Apollo 18

I will probably see this movie, even though I have some nagging questions about the idea of this as a "found" film.

My main question is, since this was mankind's last mission to the moon, and if the film footage was left behind, who found it?

If the incidents that occured were transmitted to earth, recorded, and this particular mission was a secret, why was it left laying around to be found?

Regardless who had found the "footage" or where, how is it being allowed to be distributed in this manner?

This "found footage" premise is pretty weak, even for a science fiction film.
 
I don't plan to see this, I'm just too well versed in Apollo to enjoy
the concept and would likely be thinking BS every two seconds to enjoy it at all. LOL Plus that era of astronauts are heroes for me, so even watching fictional ones become mince meat wouldn't be fun.
I'd rather have a film about an actual Apollo mission. Boring for most I know.

I want all their mock ups though!

Give me the LEM.
 
I've never enjoyed horror films or scary suspense genre movies, because I'm a big scaredy cat, but I am itching to see this one and I'll tell you why.

I may someday swim in the ocean, or fall off a boat. I may someday want to rent a cabin in secluded wooded area by a lake, or my car could break down in such a place. I may rent an apartment in a rundown building, or somehow survive a horrible apocalyptic catastrophe, but I can be fairly confident at this stage in my life that I will NEVER have to go to the moon.
 
My dad was born in 1935 and lived his entire life without seeing the Red Sox win a World Series. But they finally did it. So I'm confident I'm not going to make it, but my son is going to take my picture with him when he sees the surface of the moon from the inside of a spacesuit.
 
I'm looking forward to it just for the fact that it looks like they put some effort into making it all look right. Though i think it would be kind of neat if it turned out not to be found footage but shown through the eyes of a controller on earth watching it on a screen in first person as it happened. still I have to see it as the Apollo program was the last real big challenge Nasa had.
 
How can they explain a Saturn V launch not being noticed??? LOL

Doh, there I go. Stop it, stop it, stop it.
 
I can see in 1973, where there's no Internet, Twitter, or YouTube, that the government pulls some PR stunt on the Cape at the same time they launch Apollo 18 from Vandenberg. Norad and the media are in on it (pre-Watergate) and when the Russians make a stir about the launch, they just deny everything and everyone goes back to The Mary Tyler Moore Show.
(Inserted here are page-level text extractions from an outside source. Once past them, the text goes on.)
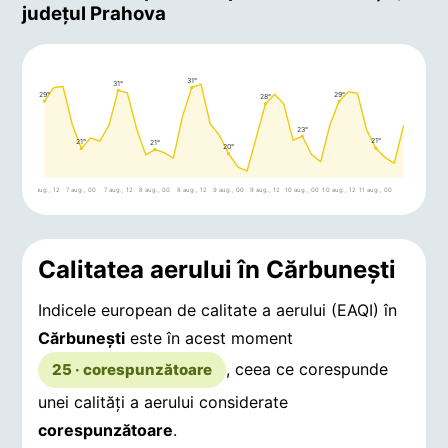
județul Prahova
31°
31°
29°
29°
28°
23°
21°
21°
21°
20°
6 aug., 12
7 aug., 00
7 aug., 12
8 aug., 00
8 aug., 12
9 aug., 00
9 aug., 12
10 aug., 00
10 aug., 12
11 aug., 00
Calitatea aerului în Cărbuneşti
Indicele european de calitate a aerului (EAQI) în
Cărbuneşti
este în acest moment
, ceea ce corespunde
25 · corespunzătoare
unei calități a aerului considerate
corespunzătoare
.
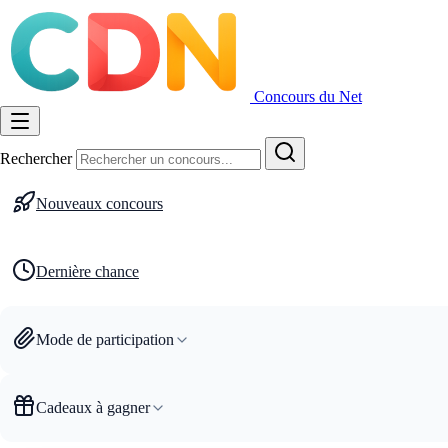
Concours du Net
Rechercher
Nouveaux concours
Dernière chance
Mode de participation
Cadeaux à gagner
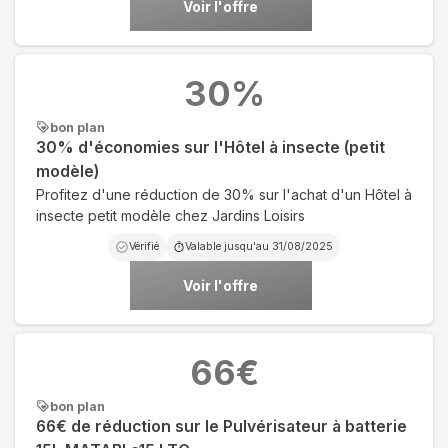
Voir l'offre
30
%
bon plan
30% d'économies sur l'Hôtel à insecte (petit
modèle)
Profitez d'une réduction de 30% sur l'achat d'un Hôtel à
insecte petit modèle chez Jardins Loisirs
Vérifié
Valable jusqu'au
31/08/2025
Voir l'offre
66
€
bon plan
66€ de réduction sur le Pulvérisateur à batterie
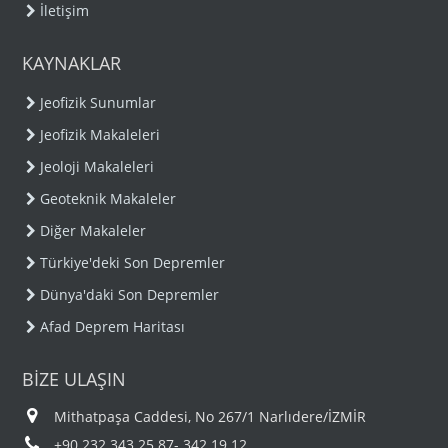
İletişim
KAYNAKLAR
Jeofizik Sunumlar
Jeofizik Makaleleri
Jeoloji Makaleleri
Geoteknik Makaleler
Diğer Makaleler
Türkiye'deki Son Depremler
Dünya'daki Son Depremler
Afad Deprem Haritası
BİZE ULAŞIN
Mithatpaşa Caddesi, No 267/1 Narlıdere/İZMİR
+90 232 343 25 87- 342 19 12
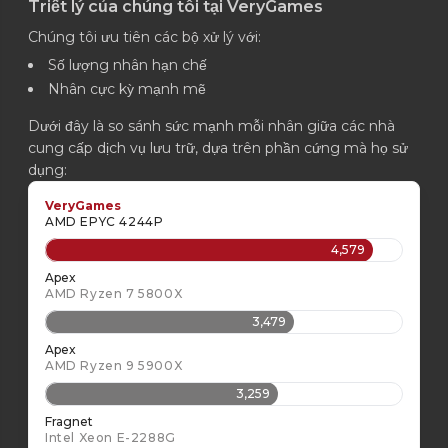
Triết lý của chúng tôi tại VeryGames
Chúng tôi ưu tiên các bộ xử lý với:
Số lượng nhân hạn chế
Nhân cực kỳ mạnh mẽ
Dưới đây là so sánh sức mạnh mỗi nhân giữa các nhà
cung cấp dịch vụ lưu trữ, dựa trên phần cứng mà họ sử
dụng:
VeryGames
AMD EPYC 4244P
4,579
Apex
AMD Ryzen 7 5800X
3,479
Apex
AMD Ryzen 9 5900X
3,259
Fragnet
Intel Xeon E-2288G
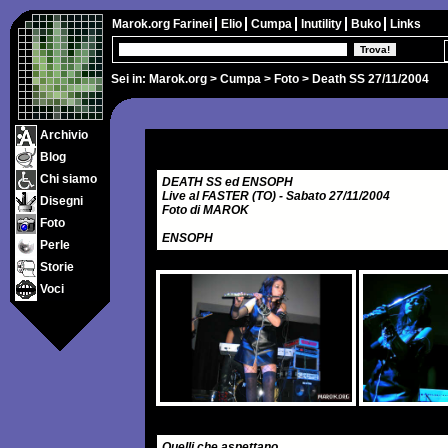
Marok.org
Farinei
Elio
Cumpa
Inutility
Buko
Links
Sei in:
Marok.org
>
Cumpa
>
Foto
> Death SS 27/11/2004
Archivio
Blog
Chi siamo
DEATH SS ed ENSOPH
Live al FASTER (TO) - Sabato 27/11/2004
Disegni
Foto di MAROK
Foto
ENSOPH
Perle
Storie
Voci
Quelli che aspettano...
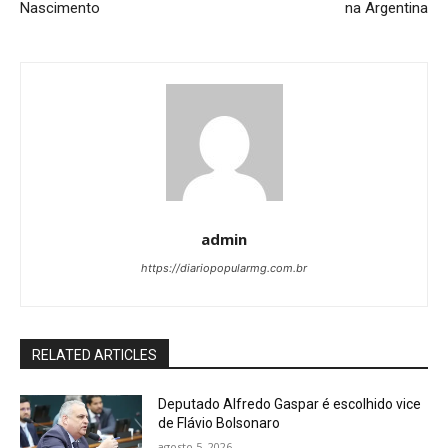
Nascimento
na Argentina
admin
https://diariopopularmg.com.br
RELATED ARTICLES
Deputado Alfredo Gaspar é escolhido vice
de Flávio Bolsonaro
agosto 5, 2026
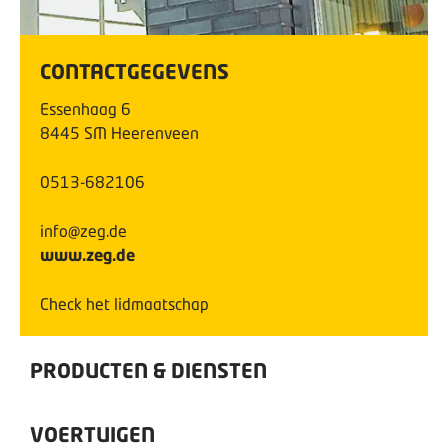
CONTACTGEGEVENS
Essenhaag
6
8445 SM
Heerenveen
0513-682106
info@zeg.de
www.zeg.de
Check het lidmaatschap
PRODUCTEN & DIENSTEN
VOERTUIGEN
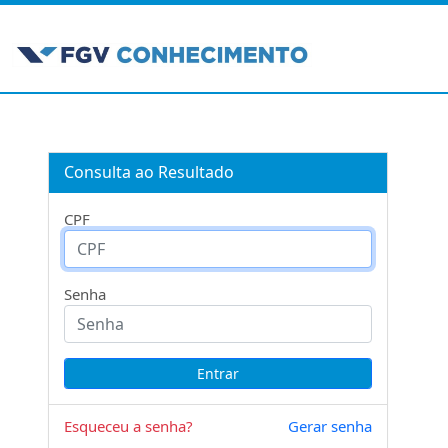
Consulta ao Resultado
CPF
Senha
Esqueceu a senha?
Gerar senha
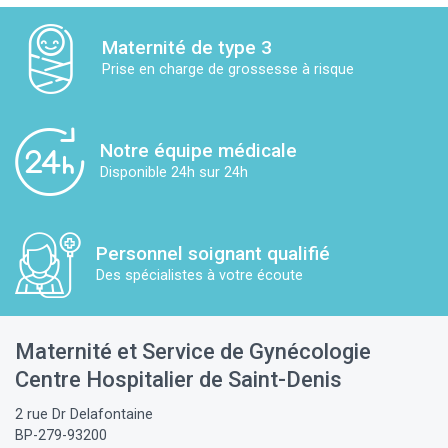
Maternité de type 3
Prise en charge de grossesse à risque
Notre équipe médicale
Disponible 24h sur 24h
Personnel soignant qualifié
Des spécialistes à votre écoute
Maternité et Service de Gynécologie
Centre Hospitalier de Saint-Denis
2 rue Dr Delafontaine
BP-279-93200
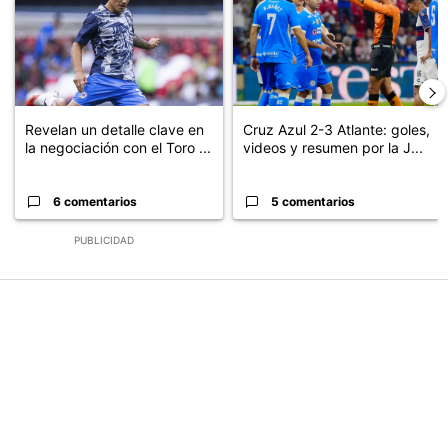
Revelan un detalle clave en
Cruz Azul 2-3 Atlante: goles,
la negociación con el Toro ...
videos y resumen por la J...
6 comentarios
5 comentarios
PUBLICIDAD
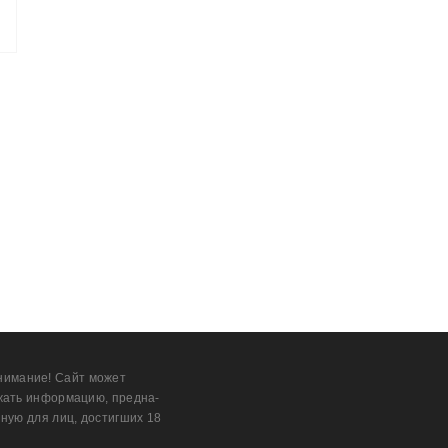
нимание! Сайт может
жать информацию, предна­
ную для лиц, дости­гших 18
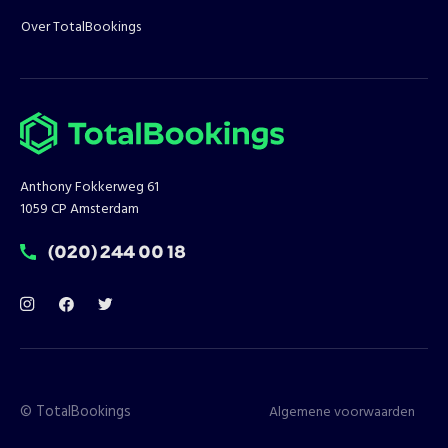
Over TotalBookings
Anthony Fokkerweg 61
1059 CP Amsterdam
T:
(020) 244 00 18
©
TotalBookings
Algemene voorwaarden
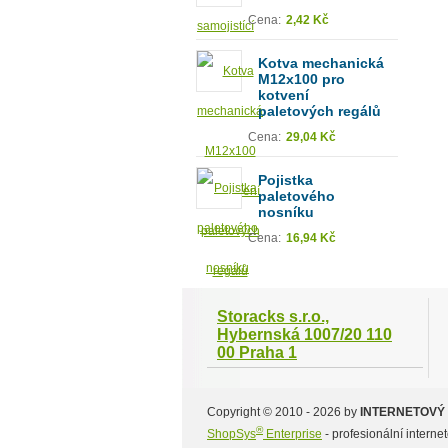
Cena:
2,42 Kč
Kotva mechanická
M12x100 pro
kotvení
paletových regálů
Cena:
29,04 Kč
Pojistka
paletového
nosníku
Cena:
16,94 Kč
Storacks s.r.o.,
Hybernská 1007/20 110
00 Praha 1
Copyright © 2010 - 2026 by
INTERNETOVÝ
®
ShopSys
Enterprise
- profesionální intern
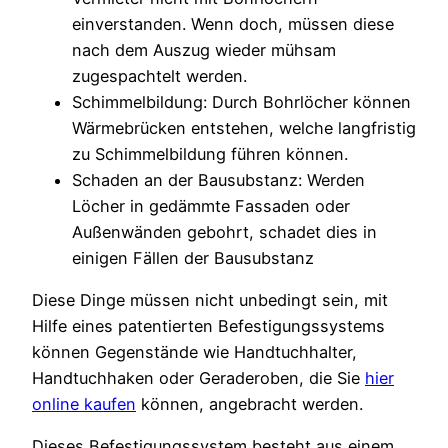
einverstanden. Wenn doch, müssen diese
nach dem Auszug wieder mühsam
zugespachtelt werden.
Schimmelbildung: Durch Bohrlöcher können
Wärmebrücken entstehen, welche langfristig
zu Schimmelbildung führen können.
Schaden an der Bausubstanz: Werden
Löcher in gedämmte Fassaden oder
Außenwänden gebohrt, schadet dies in
einigen Fällen der Bausubstanz
Diese Dinge müssen nicht unbedingt sein, mit
Hilfe eines patentierten Befestigungssystems
können Gegenstände wie Handtuchhalter,
Handtuchhaken oder Geraderoben, die Sie
hier
online kaufen
können, angebracht werden.
Dieses Befestigungssystem besteht aus einem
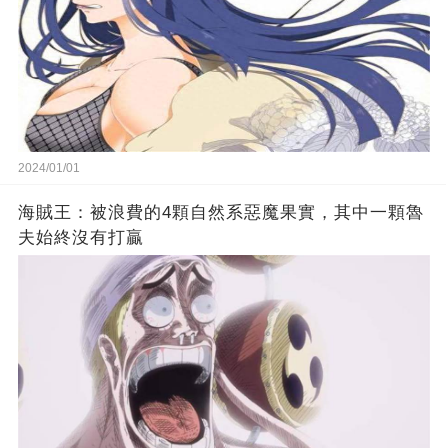
2024/01/01
海賊王：被浪費的4顆自然系惡魔果實，其中一顆魯
夫始終沒有打贏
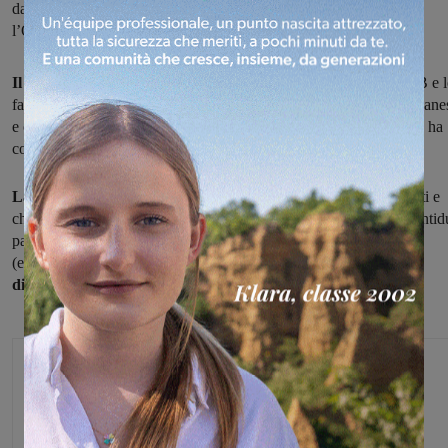
da capogiro. Prossimo appuntamento la finale provinciale con
l’Olmoponte, che ha vinto il girone A
Il Montevarchi
vince il girone B
del campionato giovanissimi B e 
fa in maniera perentoria, superando nell'ultimo turno 14-0 la Rignane
e ora
si prepara per la finale provinciale con l'Olmoponte
, che ha
conquistato il primo posto nel girone A.
La squadra aquilotta festeggia la vittoria
con numeri importanti e
che rappresentano un bel biglietto da visita in chiave futura: in ventid
partite sono arrivate diciassette vittorie, tre pareggi e due sconfitte
(entrambe in trasferta), con 110 gol fatti e solo 13 subiti, per
una
differenza reti che segna +97.
Michele Bossini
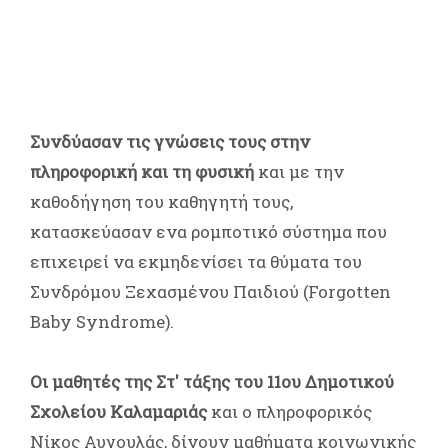
Συνδύασαν τις γνώσεις τους στην
πληροφορική και τη φυσική
και με την
καθοδήγηση του καθηγητή τους,
κατασκεύασαν ενα ρομποτικό σύστημα που
επιχειρεί να εκμηδενίσει τα θύματα του
Συνδρόμου Ξεχασμένου Παιδιού (Forgotten
Baby Syndrome).
Οι μαθητές της Στ' τάξης του 11ου Δημοτικού
Σχολείου Καλαμαριάς
και ο πληροφορικός
Νίκος Αυγουλάς, δίνουν μαθήματα κοινωνικής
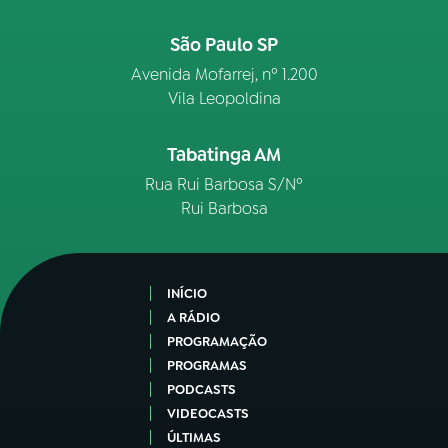
São Paulo SP
Avenida Mofarrej, nº 1.200
Vila Leopoldina
Tabatinga AM
Rua Rui Barbosa S/Nº
Rui Barbosa
INÍCIO
A RÁDIO
PROGRAMAÇÃO
PROGRAMAS
PODCASTS
VIDEOCASTS
ÚLTIMAS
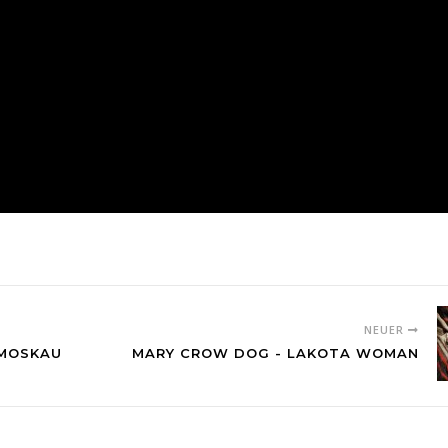
NEUER
 MOSKAU
MARY CROW DOG - LAKOTA WOMAN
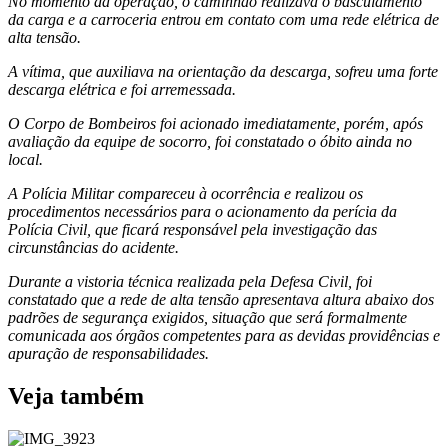
No momento da operação, o caminhão realizava o basculamento
da carga e a carroceria entrou em contato com uma rede elétrica de
alta tensão.
A vítima, que auxiliava na orientação da descarga, sofreu uma forte
descarga elétrica e foi arremessada.
O Corpo de Bombeiros foi acionado imediatamente, porém, após
avaliação da equipe de socorro, foi constatado o óbito ainda no
local.
A Polícia Militar compareceu à ocorrência e realizou os
procedimentos necessários para o acionamento da perícia da
Polícia Civil, que ficará responsável pela investigação das
circunstâncias do acidente.
Durante a vistoria técnica realizada pela Defesa Civil, foi
constatado que a rede de alta tensão apresentava altura abaixo dos
padrões de segurança exigidos, situação que será formalmente
comunicada aos órgãos competentes para as devidas providências e
apuração de responsabilidades.
Veja também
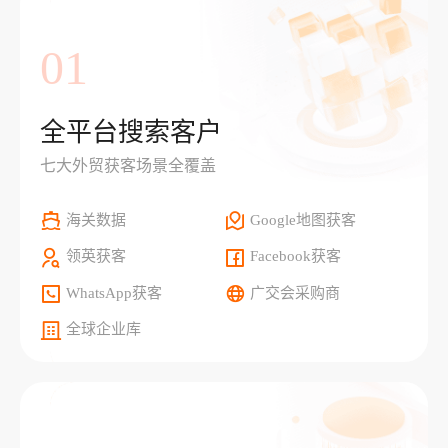
01
全平台搜索客户
七大外贸获客场景全覆盖
海关数据
Google地图获客
领英获客
Facebook获客
WhatsApp获客
广交会采购商
全球企业库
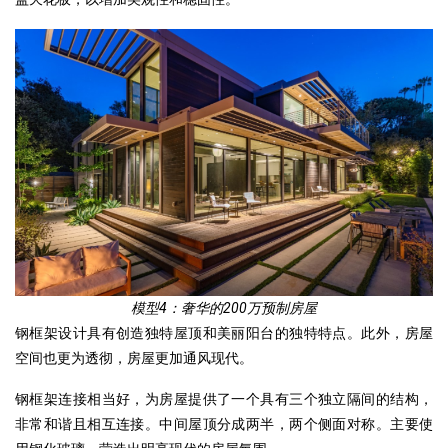
模型4：奢华的200万预制房屋
钢框架设计具有创造独特屋顶和美丽阳台的独特特点。此外，房屋
空间也更为透彻，房屋更加通风现代。
钢框架连接相当好，为房屋提供了一个具有三个独立隔间的结构，
非常和谐且相互连接。中间屋顶分成两半，两个侧面对称。主要使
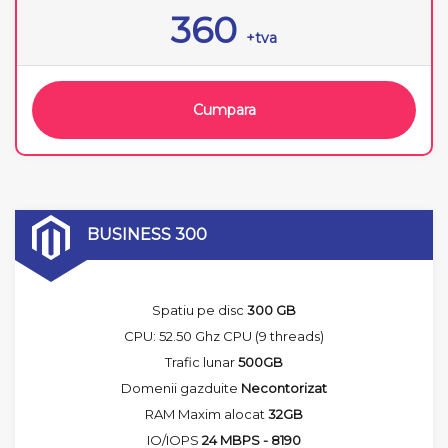
360
+tva
Cumpara
BUSINESS 300
Spatiu pe disc
300 GB
CPU: 52.50 Ghz CPU (9 threads)
Trafic lunar
500GB
Domenii gazduite
Necontorizat
RAM Maxim alocat
32GB
IO/IOPS
24 MBPS - 8190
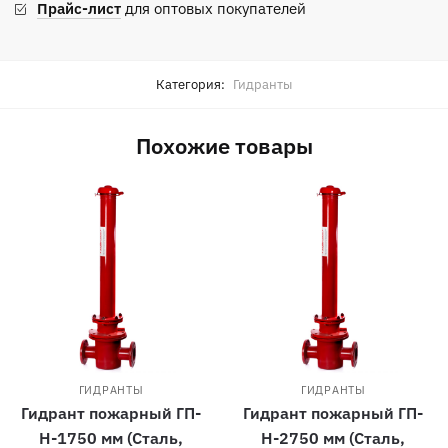
мм
Прайс-лист
для оптовых покупателей
(Сталь,
Стальной
ниппель)
Категория:
Гидранты
Похожие товары
ГИДРАНТЫ
ГИДРАНТЫ
Гидрант пожарный ГП-
Гидрант пожарный ГП-
Н-1750 мм (Сталь,
Н-2750 мм (Сталь,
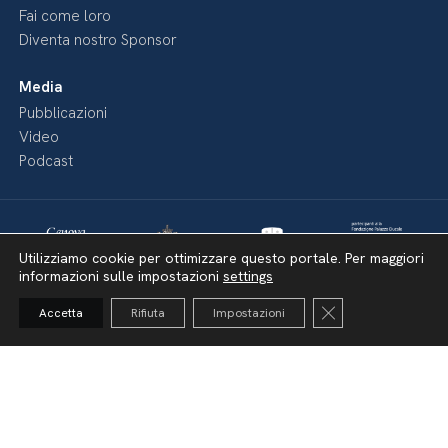
Fai come loro
Diventa nostro Sponsor
Media
Pubblicazioni
Video
Podcast
Utilizziamo cookie per ottimizzare questo portale. Per maggiori
informazioni sulle impostazioni
settings
Close GDPR Cooki
Accetta
Rifiuta
Impostazioni
Dichiarazione di accessibilità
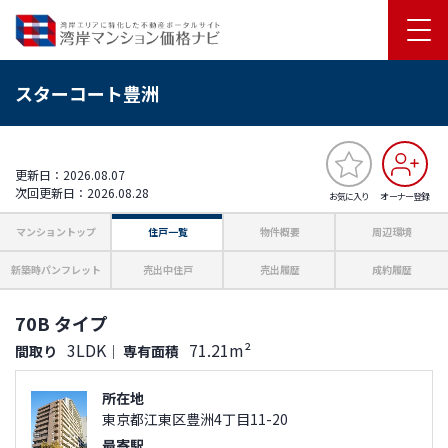
スターコート豊洲
更新日：2026.08.07
次回更新日：2026.08.28
お気に入り
オーナー登録
マンショントップ
住戸一覧
物件概要
周辺環境
新築時パンフレット
売出中住戸
売出履歴
成約履歴
70B タイプ
3LDK
71.21m²
間取り
｜
専有面積
所在地
東京都江東区豊洲4丁目11-20
最寄駅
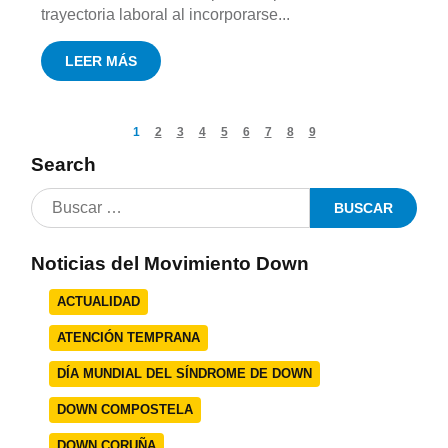
trayectoria laboral al incorporarse...
LEER MÁS
1
2
3
4
5
6
7
8
9
Search
Noticias del Movimiento Down
ACTUALIDAD
ATENCIÓN TEMPRANA
DÍA MUNDIAL DEL SÍNDROME DE DOWN
DOWN COMPOSTELA
DOWN CORUÑA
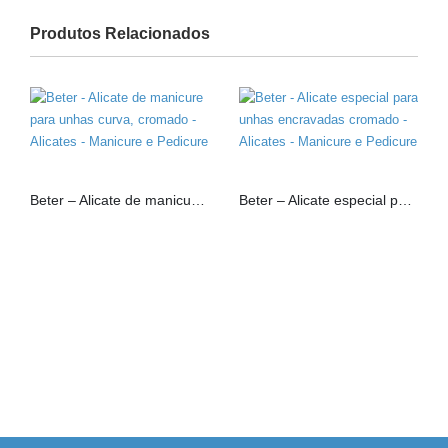
Produtos Relacionados
Beter – Alicate de manicure para unhas curva, cromado
Beter – Alicate especial para unhas encravadas cromado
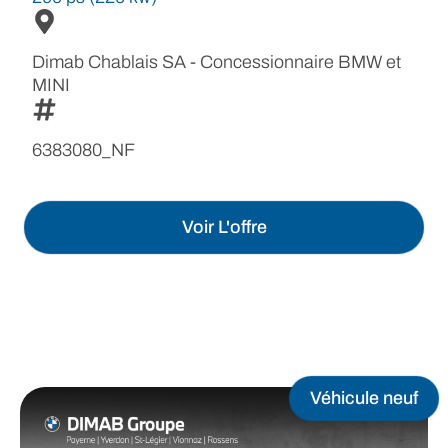
Dimab Chablais SA - Concessionnaire BMW et
MINI
6383080_NF
Voir L'offre
Véhicule neuf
Can solve all this with three lines of dialogue... although I admit based on the trailers I may be giving the flick too much credit. :lol
 
Quite like the look of it. Docu-style is the only way to go for a 70s moon landing story, so the found footage thing is a total plus here.
 
Actually, there's been several more than that.

Blair Witch
Paranormal Activity
Paranormal Activity 2
Cloverfield
Diary of the Dead
The Last Exorcism
Quarantine
The Ritual
Alien Abduction: Incident in Lake County

And a few more foreign films.

The Blair Witch is probably the only one that was marketed well enough and covered up enough to make people think that it might actually be real. That was probably what made it the most fun and original of all them.

Good list but you left out one of the first shakey cam/real event films. On paper Blair Witch is considered the pioneer of it, but "The Last Broadcast" is what Blair Witch loosely got the idea from.

Plus Ill add to the mix [REC] & [REC]2, Cannibal Holocaust
 
How can they explain a Saturn V launch not being noticed??? LOL

Doh, there I go. Stop it, stop it, stop it.

Well figure people aren't allowed within about 3 miles of the launchpad anyway. If they close off the media/VIP watching box and the beach that the public comes to watch it; and then do it in the middle of the night, it might be possible for it to be far enough away that you can pass it off as a Titan carrying up a satallite or something.
 
Well, it only has a 5 mil budget. MOON did 10 mil in 23 weeks on 250 screens, and that was pretty art-house for what it was. This looks like one of those "My first choice was sold out, what else is playing?" things. And I'm with Cessna; give me the LEM!
 
I want the soviet lander and spacesuit. With a 5 million budget it should be easy to make that back.